Achaemenid statistics do not work either. If we assume 49 million population at their height, an army of 2 million would comprise 4% of the total empire. Is anyone of the opinion that a massive polyglot empire, ruled by a minority of Elamo-Persians who experience frequent satrap revolts, is able to conscript 4% of their entire population? If I am not mistaken either, this would be that 2% of the world (which I do not buy that the empire possessed this much percentage of the world population) population was levied to invade Greece alone! Assyria, an empire with greater militarist focus and similar population was only able to levy 90k warriors in a population of some 11 million at least, comprising an estimated .008% of the populace. If your view is that the Elamites-Persians were that superior in conscriptions than the greatest military power of the ancient near east, then there is nothing more to say.

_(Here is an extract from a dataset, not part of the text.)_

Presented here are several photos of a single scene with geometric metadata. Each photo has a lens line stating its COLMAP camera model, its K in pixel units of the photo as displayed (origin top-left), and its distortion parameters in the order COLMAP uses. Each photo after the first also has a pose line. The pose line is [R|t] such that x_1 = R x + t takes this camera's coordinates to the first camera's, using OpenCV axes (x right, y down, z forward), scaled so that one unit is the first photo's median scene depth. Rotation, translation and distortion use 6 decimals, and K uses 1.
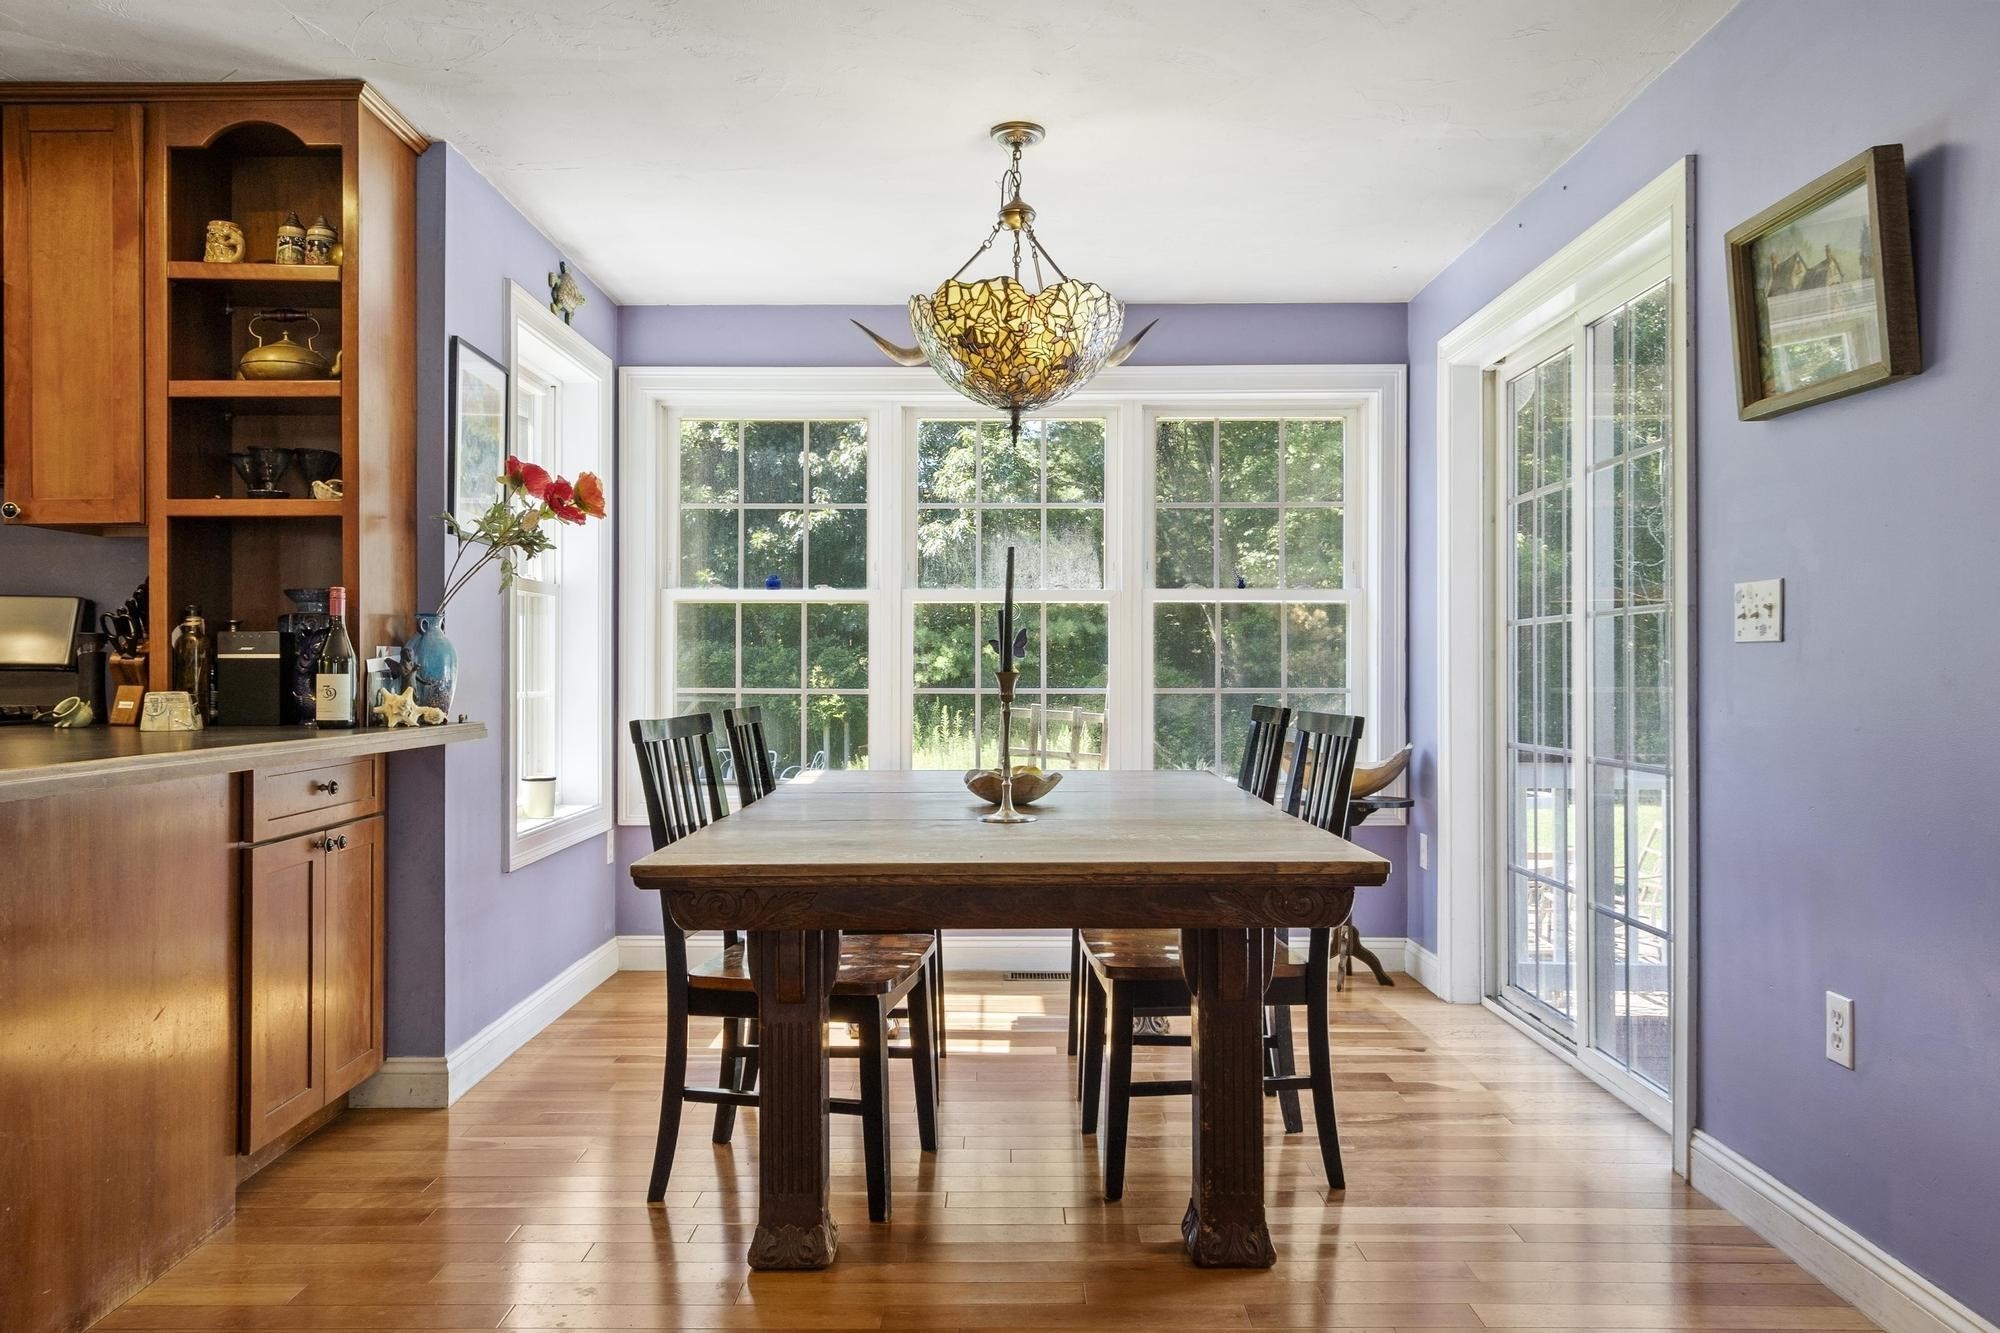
lens RADIAL K [[1409.3, 0, 992.4], [0, 1409.3, 668.9], [0, 0, 1]] dist [0.001585, 0.001442]
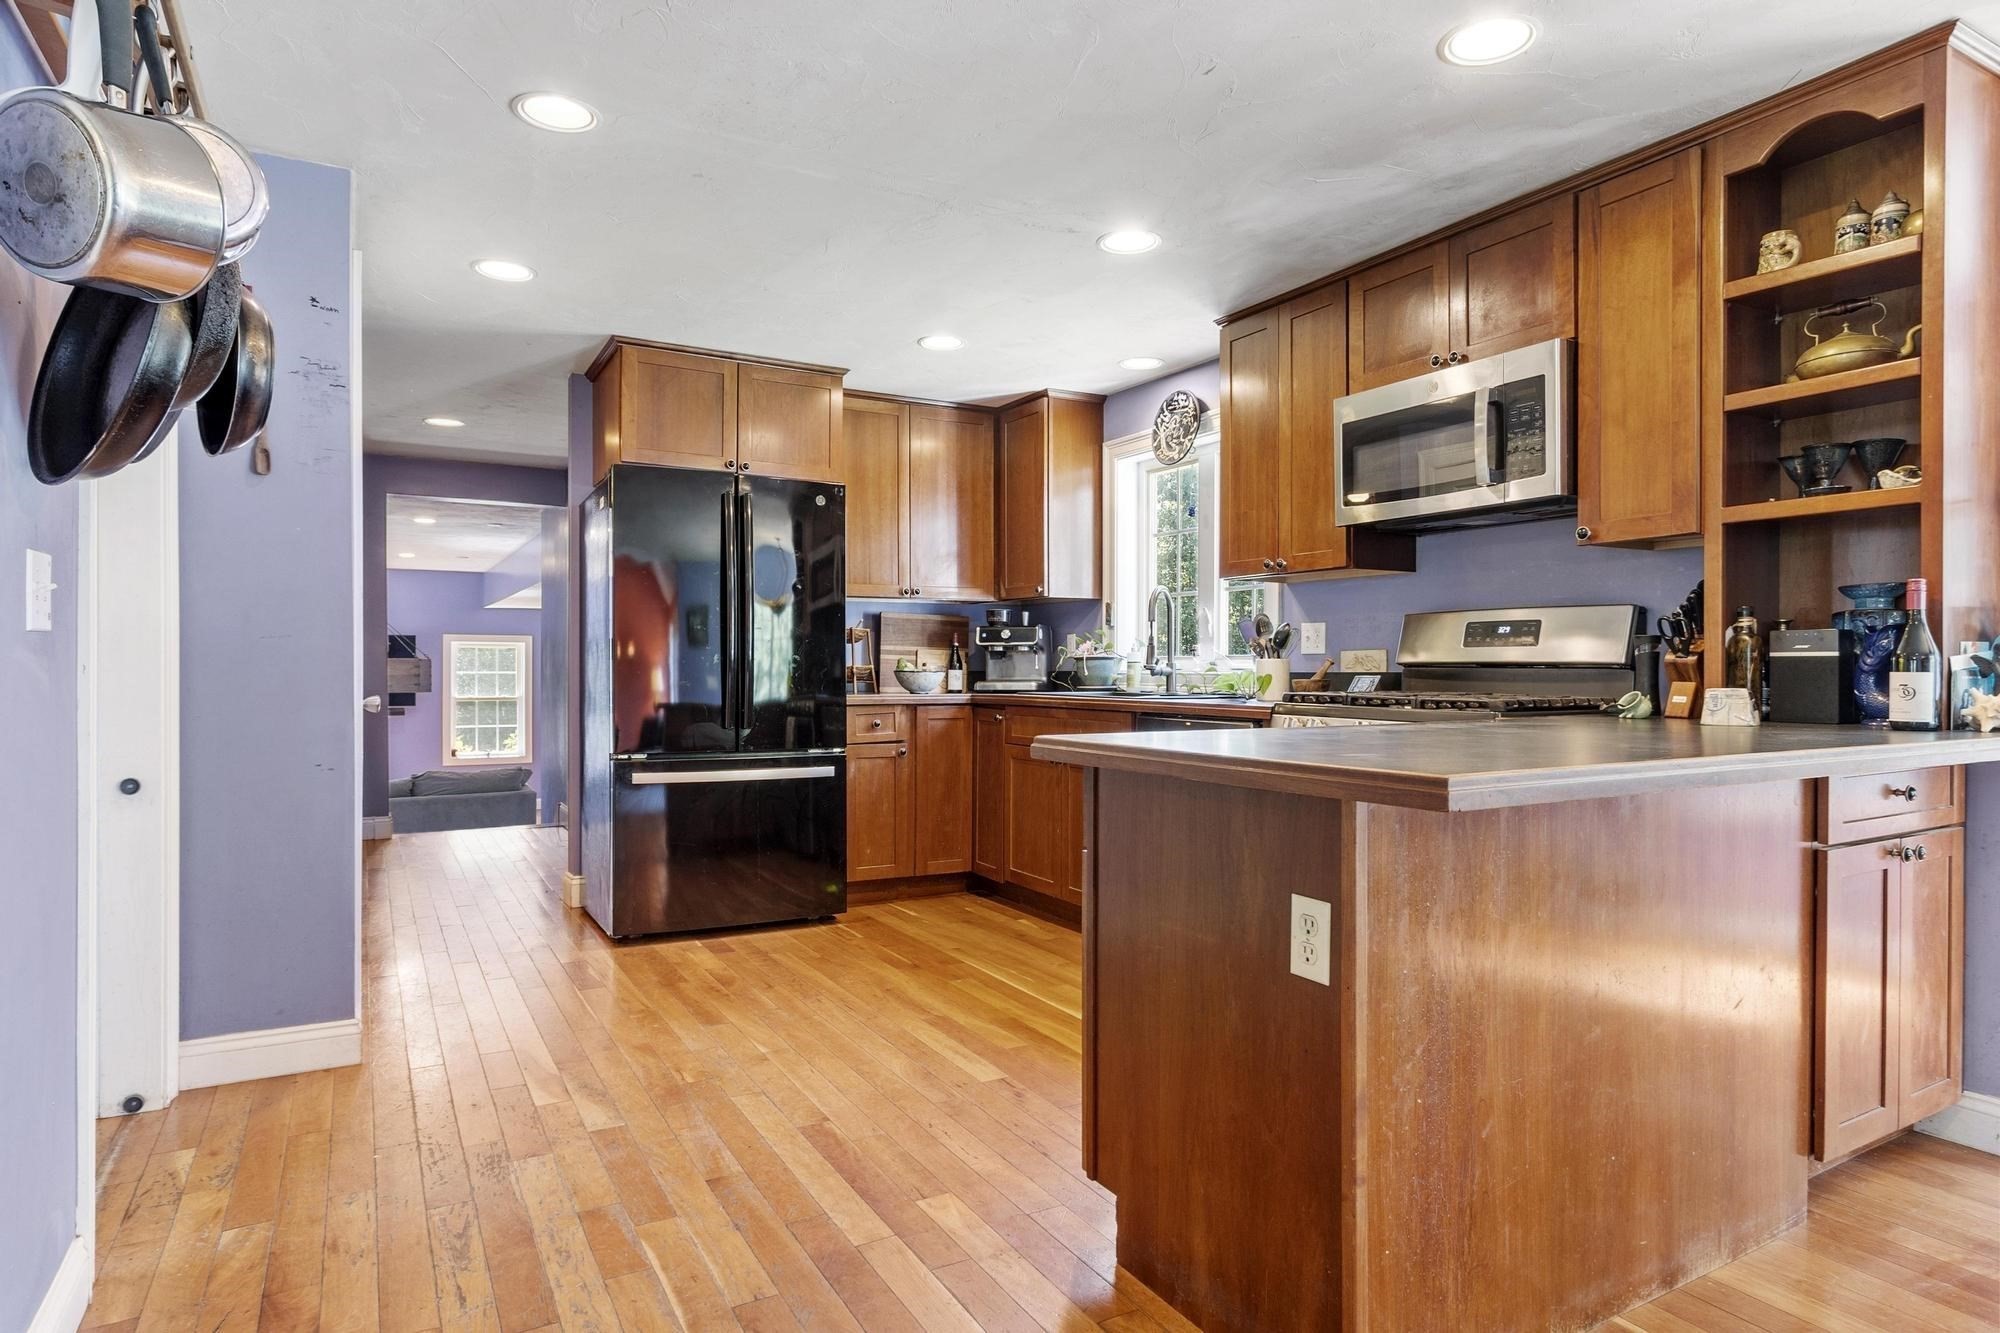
lens RADIAL K [[1128.0, 0, 999.5], [0, 1128.0, 673.6], [0, 0, 1]] dist [0.000612, 0.000331]
pose [[0.502247, 0.005213, -0.864709, -0.120051], [0.000042, 0.999982, 0.006052, -0.000018], [0.864724, -0.003076, 0.502237, 0.097703]]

This is all simply estimates of populaces. We know most of these societies were unaware of even their total populaces. If a civilization lacks the ability to levy even income taxes or have census data, how can they feasibly collect 4% of the population for war? A major difference, for some states, such as Assyria, we have records of their soldier numbers that were not of a history account, but rather hard data found within ruins. So, we are comparing fanciful claims of historians that reported every even he heard through narration against hard datas? Even if we accept the data as @Fabius Maximus does, you then have to trust the conception that the Elamo-Persians were vastly superior in troop collection as Assyria. For instance, if the Elamo-Persians collected .008% of their population, their army would be in total 392k soldiers approximately. At Roman levels, it would be 442k soldiers.

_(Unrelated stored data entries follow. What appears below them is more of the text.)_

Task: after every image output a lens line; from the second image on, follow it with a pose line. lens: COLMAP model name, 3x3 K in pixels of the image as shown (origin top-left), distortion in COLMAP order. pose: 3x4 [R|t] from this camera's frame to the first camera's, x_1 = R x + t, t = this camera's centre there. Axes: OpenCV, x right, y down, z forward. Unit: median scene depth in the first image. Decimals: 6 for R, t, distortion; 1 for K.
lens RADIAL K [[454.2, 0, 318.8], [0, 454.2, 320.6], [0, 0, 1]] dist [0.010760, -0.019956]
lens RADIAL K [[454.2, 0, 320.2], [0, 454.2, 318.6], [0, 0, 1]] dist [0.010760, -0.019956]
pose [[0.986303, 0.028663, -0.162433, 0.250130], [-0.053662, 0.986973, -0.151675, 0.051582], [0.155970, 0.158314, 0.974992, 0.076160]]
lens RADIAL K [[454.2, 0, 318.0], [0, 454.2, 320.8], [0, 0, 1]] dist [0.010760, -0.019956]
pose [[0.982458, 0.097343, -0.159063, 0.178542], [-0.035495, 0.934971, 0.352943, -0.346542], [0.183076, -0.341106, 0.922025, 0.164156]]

@dandan_noodles You seem to be switching the goal post. We know steppe empires could levy larger percentages of their populace than most peoples. We also understand that a host of migratory people can unleash large numbers in an instant. However, to assume these practices existed in the Achaemenid empire or Rome to any serious degree, is not reasonable. Assyria also levied soldiers essentially every year to invade peoples in the old and Middle Kingdoms, yet do we believe that every free man in Assyria legitimately campaigned every year?

Even in China, most battles in the 7th century under the Tang have less than 80k soldiers combatting. At Suiyang, the combat over this location lasted a year and the Yan forces sent 100k over an entire year to take the location! In the wars in Korea, the Tang armies are less than 40k always and the Koreans vary and are always below 50k. At Talas, the Anxi protectorate arrived with no more than 25k warriors. Is the opinion of the opposing posters, that Greek city states could levy greater numbers of soldiers than the Tang Dynasty!?